▶ Page extract
┏━━

There is a difference between a national insurance scheme paying for the health service, and the government running the health service. I'm happier with the former than the latter. The advantages of a national insurance scheme are that everyone who is earning is obliged to join, so everyone can claim the benefits when necessary. There can be no opting-out, and it's big enough to carry people who honestly can't afford to pay - such as children, chronically ill, etc. The disadvantages are that it attracts freeloading, and it can be difficult to keep the administration efficient. I don't think lack of choice is a disadvantage. I don't want choice: I just want a health service that works.
Having a government run the health service is a bad idea, IMO. Having a government run anything at all is a bad idea. They government should stick to governing.
Norman at March 23, 2009 8:21 AM
Aren't there 45 million Americans without health care coverage? As in 45,000,000 human beings whose access to critical care is dependant on the size of their savings?
That's ridiculous.
Socialized medicine has a multitude of problems, but denying lifesaving care to someone because they currently don't have a great job and a steady income isn't one of them.
Canadian at March 23, 2009 8:24 AM
Aren't there 45 million Americans without health care coverage?
It depends how you count. There are about 10 million who don't have health insurance because they're illegal immigrants and work in the black market. An unknown number of people choose to spend their money on toys instead of health care. Approximately 300 million want more/better than they have now.
Pseudonym at March 23, 2009 8:42 AM
Hey Canuck, no one is denied lifesaving care in the US. By law, hospitals must treat everyone who walks in the door. Even illegal aliens and legal aliens like you Canadians who schedule your US vacations around getting treated in our hospitals. Imagine how overwhelmed your system would be without the US providing all that extra care.
As others have stated, you canucks are riding on our backs for cheaper drugs too. Why don't you just say thank you to all of us Americans and go back to watching hockey. And thank the US for Hockey too. Without American cites, Canada couldn't support a league. The "Original 6" was 2/3's American.
And of the 45 million with insurance greater than 50% of them can afford insurance but choose not to buy it. That leaves less than 9% without insurance because they can't afford it.
sean at March 23, 2009 8:43 AM
Amy Alkon
http://www.advicegoddess.com/archives/2009/03/23/how_to_die_in_s.html#comment-1639821">comment from CanadianAgain, I pay a little over $300 a month for care out of my Kaiser HMO. Directly. No employer subsidizing me. Direct-deducted from my checking account. Also, I got into Kaiser -- started paying in -- at a rate of about $125 in my 20s...I didn't wait to turn 45 and then say, "Gee, I hope somebody will take me on." I've paid into the system for a long time, and now, at an age when I'm more vulnerable (though very healthy), I'm not looking to get somebody to take me on when it's more risky to their company. And I have the fullest care through Kaiser -- I could pay substantially less, but I want to be covered to the fullest degree in case I get cancer or some other debilitating illness.
So...the bottom-line question in all of the above is...how much of the health care crisis of all those uninsured Americans is/was caused by them putting their prioritie$ elsewhere?
Sure, some of this was caused by the ridiculous way we tie health care to employment when few have lifelong careers anymore.
But, I know a number of people who are in their 20s and decided they'd rather have iPods and other toys and chance that they won't need hospitalization. One, in particular, who comments here, lost that gamble - and ended up with over $10,000 in hospital bills (maybe more, from memory here) after he needed an operation (appendicitis, if I remember correctly).

┗━━

▶ Problem set
a - Write out the part of the health care discussion that begins at the words "Pseudonym at March" and ends after the words "that extra care.".
b - Answer these questions from the health care discussion:
(i) What two disadvantages of a national insurance scheme does the comment signed by Norman name?
(ii) According to the comment signed by Pseudonym, about how many people lack health insurance because they are illegal immigrants working in the black market?
(iii) How much does the Kaiser HMO member say she pays per month for her care?
c - Continue the health care discussion from its last sentence.

▶ Collected data entries
┏━━

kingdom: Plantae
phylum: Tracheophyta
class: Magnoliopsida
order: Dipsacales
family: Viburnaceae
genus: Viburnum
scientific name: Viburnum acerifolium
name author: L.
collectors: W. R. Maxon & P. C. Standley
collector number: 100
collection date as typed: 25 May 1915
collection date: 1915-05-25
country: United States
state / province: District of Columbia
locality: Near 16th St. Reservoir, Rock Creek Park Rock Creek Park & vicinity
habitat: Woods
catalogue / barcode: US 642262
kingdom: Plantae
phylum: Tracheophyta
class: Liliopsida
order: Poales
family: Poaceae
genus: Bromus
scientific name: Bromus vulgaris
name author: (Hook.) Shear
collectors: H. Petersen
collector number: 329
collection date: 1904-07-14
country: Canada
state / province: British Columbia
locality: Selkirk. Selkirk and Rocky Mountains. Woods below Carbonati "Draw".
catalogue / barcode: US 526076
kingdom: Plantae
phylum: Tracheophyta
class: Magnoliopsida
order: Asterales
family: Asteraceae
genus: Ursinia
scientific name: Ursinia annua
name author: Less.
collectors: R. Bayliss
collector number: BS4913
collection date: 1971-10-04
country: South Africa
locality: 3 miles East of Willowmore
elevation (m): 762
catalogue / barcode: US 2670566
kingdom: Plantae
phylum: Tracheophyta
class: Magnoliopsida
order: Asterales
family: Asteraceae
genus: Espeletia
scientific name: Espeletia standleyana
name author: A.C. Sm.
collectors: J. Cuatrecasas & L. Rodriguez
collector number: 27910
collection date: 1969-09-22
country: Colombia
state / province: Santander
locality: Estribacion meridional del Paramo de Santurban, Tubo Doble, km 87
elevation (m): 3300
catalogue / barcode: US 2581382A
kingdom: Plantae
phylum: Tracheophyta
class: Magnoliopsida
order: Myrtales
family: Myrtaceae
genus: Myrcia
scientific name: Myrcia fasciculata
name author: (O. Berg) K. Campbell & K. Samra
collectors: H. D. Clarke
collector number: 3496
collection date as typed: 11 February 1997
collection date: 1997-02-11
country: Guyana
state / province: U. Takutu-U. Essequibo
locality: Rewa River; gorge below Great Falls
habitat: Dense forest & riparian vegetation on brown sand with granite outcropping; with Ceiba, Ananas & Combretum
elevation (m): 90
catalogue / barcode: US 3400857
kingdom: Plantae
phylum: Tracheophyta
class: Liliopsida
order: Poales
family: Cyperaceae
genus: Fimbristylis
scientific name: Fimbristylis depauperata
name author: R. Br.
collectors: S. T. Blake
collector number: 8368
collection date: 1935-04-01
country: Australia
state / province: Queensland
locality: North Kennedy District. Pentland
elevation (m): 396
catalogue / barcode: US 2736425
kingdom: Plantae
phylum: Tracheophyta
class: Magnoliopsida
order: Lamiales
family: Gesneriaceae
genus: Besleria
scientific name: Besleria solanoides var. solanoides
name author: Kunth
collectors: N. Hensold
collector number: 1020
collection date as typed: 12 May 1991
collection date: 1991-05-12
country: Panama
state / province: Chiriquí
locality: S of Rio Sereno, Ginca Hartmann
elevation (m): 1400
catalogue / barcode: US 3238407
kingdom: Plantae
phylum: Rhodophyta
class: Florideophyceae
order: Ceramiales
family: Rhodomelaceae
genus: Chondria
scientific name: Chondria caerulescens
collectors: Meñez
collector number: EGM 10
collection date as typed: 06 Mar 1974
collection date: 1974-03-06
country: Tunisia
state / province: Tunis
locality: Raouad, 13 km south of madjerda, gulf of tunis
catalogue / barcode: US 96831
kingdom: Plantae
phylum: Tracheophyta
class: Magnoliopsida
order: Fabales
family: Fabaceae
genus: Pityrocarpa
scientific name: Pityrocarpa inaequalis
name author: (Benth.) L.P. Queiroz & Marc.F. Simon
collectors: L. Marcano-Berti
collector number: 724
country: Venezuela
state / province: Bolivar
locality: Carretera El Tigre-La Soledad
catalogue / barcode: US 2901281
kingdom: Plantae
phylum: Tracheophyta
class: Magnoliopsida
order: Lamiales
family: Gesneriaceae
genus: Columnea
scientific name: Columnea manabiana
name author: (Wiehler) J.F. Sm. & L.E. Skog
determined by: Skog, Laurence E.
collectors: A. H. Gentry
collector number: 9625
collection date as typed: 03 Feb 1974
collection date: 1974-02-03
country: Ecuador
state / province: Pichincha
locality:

┗━━

▶ Responses by item number
a -
Pseudonym at March 23, 2009 8:42 AM
Hey Canuck, no one is denied lifesaving care in the US. By law, hospitals must treat everyone who walks in the door. Even illegal aliens and legal aliens like you Canadians who schedule your US vacations around getting treated in our hospitals. Imagine how overwhelmed your system would be without the US providing all that extra care.

b -
(i) It attracts freeloading, and it can be difficult to keep the administration efficient.
(ii) About 10 million.
(iii) A little over $300 a month.

c -
Again, slightly over $300 at 45 for health care -- top of the line plan at an HMO -- well, if that's unaffordable to you, you need to work on a few things in your life. And FYI, health insurance has always come first for me...right up there with paying my rent. I'd go without a cell phone, eat beans out of a can, cancel all but basic phone service, go without TV, and more before I'd go without health insurance. How many people think to prioritize that way?
Also, I didn't get a dog until my late 30s because I needed to be able to afford any eventuality. How many people are that careful about financial planning before they have kids? A good deal of the problem in this country is a problem of priorities and lack of personal responsibility. And while I'll pay for a homeless guy to get preventive care so he doesn't lose a toe, if you want an iPod instead of paying for health insurance...fuck you, don't expect me to pick up the pieces when you get a big bill from a hospital for uninsured care.
Amy Alkon at March 23, 2009 8:46 AM
Canadian - I'd buy your argument if you could show me one instance of someone being denied emergency care in the US for lack of insurance that isn't the act of an incompetent clerk rather than a systemic failure to care.
As far a socialized medicine caring for people - in Canada you are more likely to die of heart disease than you are to get a bypass. And if you happen to get sick towards the end of the year, you are more likely to be shipped to the US for care.
If the US goes socialized, where will you send the patients your system can't care for?
I think you and I both know why your system can't care for a pregnant woman in Alberta, but we have sufficient NICU beds in one of our most sparsely populated states to deliver quadruplets.
Socialized medicine keeps people from going into the medical professions because they will never make enough to pay their student loans off, or have a decent life on the government payroll.
And unless Obama plans to force people to go to medical school at gunpoint, I don't see how the US will do any better than Canada or the UK. Hell, overzealous attorneys and stupid juries are already causing a shortage in the OB/Gyn field. Turns out that these doctors would rather retire than pay a half a million a year for malpractice insurance when the mother sues the doctor because her baby is born with Down's.
And that's the final nail in the Socialized coffin - there's no recourse for truly botched procedures. The doctors all become employees of the state, and are granted complete immunity. Which means that there's no longer any way to weed out the incompetent.
Not just no. FUCK NO!
brian at March 23, 2009 8:47 AM
This is recent. The famous actress Natasha Richardson bumped her head in a minor fall while skiing. She developed an increasing headache and serious symptoms that required emergency treatment. She died from a subdural hematoma, bleeding beneath the tough membrane surrounding the brain. It seems that Montreal does not have fast transportation to a primary hospital, even near a ski area. Why not? Patients are a cost to the system.
Begging for Medical Care
Andrew_M_Garland at March 23, 2009 9:44 AM
Andrew -
If Natasha Richardson had not refused care on site at the time of the accident, she would be alive today.
Everyone involved said as much.
Let's bash failed systems for systemic failure, not for human error.
brian at March 23, 2009 9:59 AM
"And that's the final nail in the Socialized coffin - there's no recourse for truly botched procedures. The doctors all become employees of the state, and are granted complete immunity. Which means that there's no longer any way to weed out the incompetent"
You're talking absolute BS there Brian, at least as far as the UK is concerned. GPs and Consultants alike are just as liable for civil suits as private Drs in your system. They receive no more protection from the 'State' than your quacks do from their employers.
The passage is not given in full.